Filming and recording police officers during the routine performance of their duties is becoming an ever increasingly popular topic for legal commentators, activists and citizens across the entire nation. For good reason. Instances of police misconduct captured by way of citizen’s recording events with their mobile phones have brought this topic storming to the forefront of popular culture. Now, litigation surrounding alleged violations of citizens rights to record officers during these types of encounters are working their way through the legal system. To date, the United States Supreme Court has not yet weighed in on this specific issue.
The traditional argument put forward for citizen’s right to record law enforcement in the routine performance of their duties has been under the First Amendment to the United States Constitution. The First Amendment states: “Congress shall make no law respecting an establishment of religion, or prohibiting the free exercise thereof; or abridging the freedom of speech, or of the press; or the right of the people peaceably to assemble, and to petition the Government for a redress of grievance.”
========================================
Activities:
1 - Using the passage on recording police officers, answer each question:
(a) Has the United States Supreme Court ruled on this specific issue yet?
(b) Under which constitutional amendment has the traditional argument for this right been made?
(c) With what devices have citizens captured instances of police misconduct?
2 - Write the next paragraph of the passage on recording police officers, continuing from its last sentence.
The records that come after this have nothing to do with it.

Recorded information:
========================================
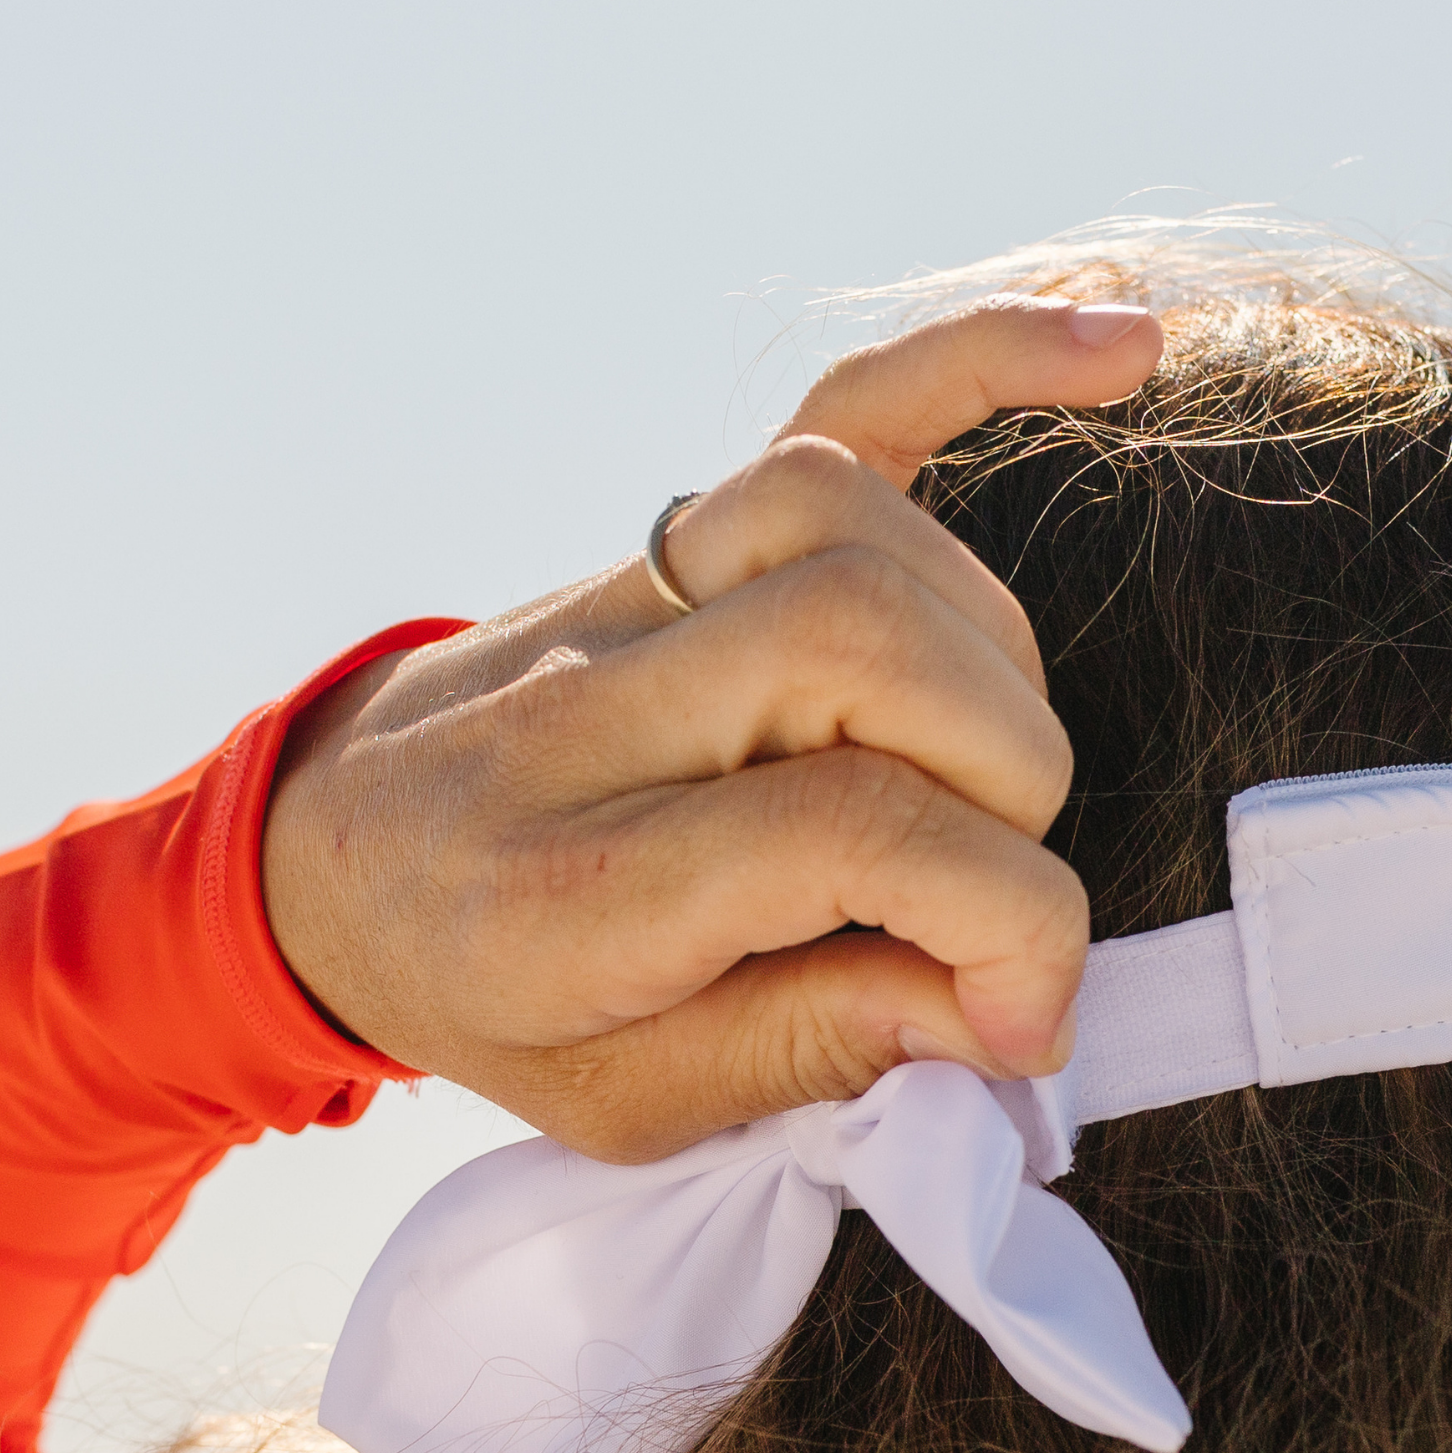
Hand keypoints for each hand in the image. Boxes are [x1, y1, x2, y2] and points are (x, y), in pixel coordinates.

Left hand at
========================================
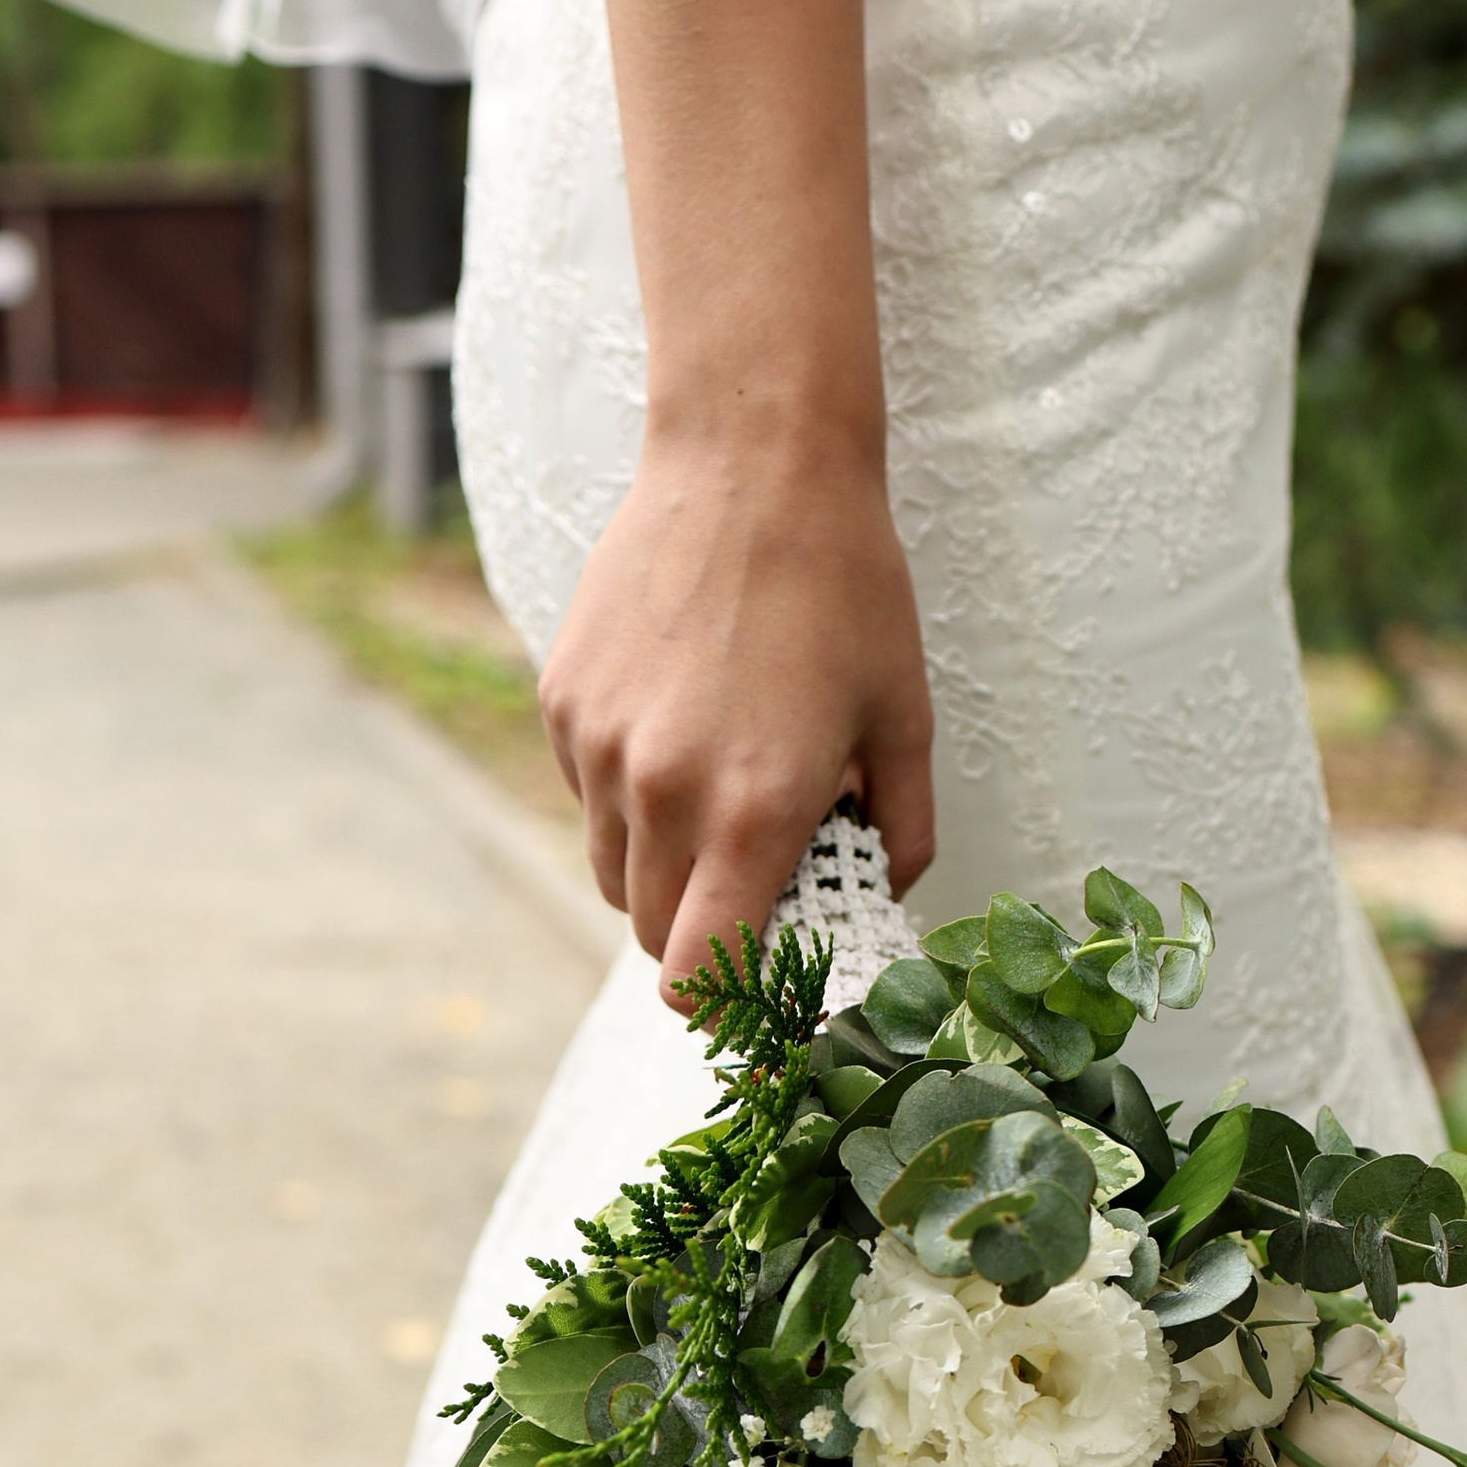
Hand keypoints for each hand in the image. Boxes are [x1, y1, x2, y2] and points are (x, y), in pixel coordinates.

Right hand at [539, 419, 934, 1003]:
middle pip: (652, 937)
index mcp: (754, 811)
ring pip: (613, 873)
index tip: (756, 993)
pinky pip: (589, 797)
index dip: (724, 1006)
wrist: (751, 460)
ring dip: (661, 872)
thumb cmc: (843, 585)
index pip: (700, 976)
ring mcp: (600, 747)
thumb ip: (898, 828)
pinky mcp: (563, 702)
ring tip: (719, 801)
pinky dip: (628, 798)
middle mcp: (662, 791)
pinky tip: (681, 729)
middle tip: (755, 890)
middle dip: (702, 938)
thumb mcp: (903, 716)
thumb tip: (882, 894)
========================================
Answers in order:
1 -
(a) No, it has not yet weighed in.
(b) The First Amendment.
(c) Their mobile phones.

2 -
Without delving into the intricacies of First Amendment protections, the majority of the Federal Circuits in the United States presented with this issue have concluded that the First Amendment protects a range of conduct surrounding the gathering and dissemination of information, including the right of individuals to video tape police officers performing their duties in public. See Garcia v. Montgomery County, Maryland — F.Supp.3d –, 2015 WL 6773715; citing Gericke v. Begin, 753 F.3d, 1 (1st Cir. 2014); American Civil Liberties Union of Ill. V. Alvarez, 679 F.3d 583 (7th Cir. 2012) (State law prohibiting recording of police officers performing their duties in public violated the First Amendment); Fordyce v. City of Seattle, 55 F.3d 436 (9th Cir. 1995); Smith v. City of Cumming, 212 F.3d 1332, 1333 (11th Cir. 2000). The reasoning behind these decisions is that the gathering of information about government officials in a form that can be rapidly disseminated “serves a cardinal First Amendment interest in protecting and promoting the 'free discussion of governmental affairs.'” Glik v. Cunniffe, 655 F.3rd 78 (1st Cir. 2011).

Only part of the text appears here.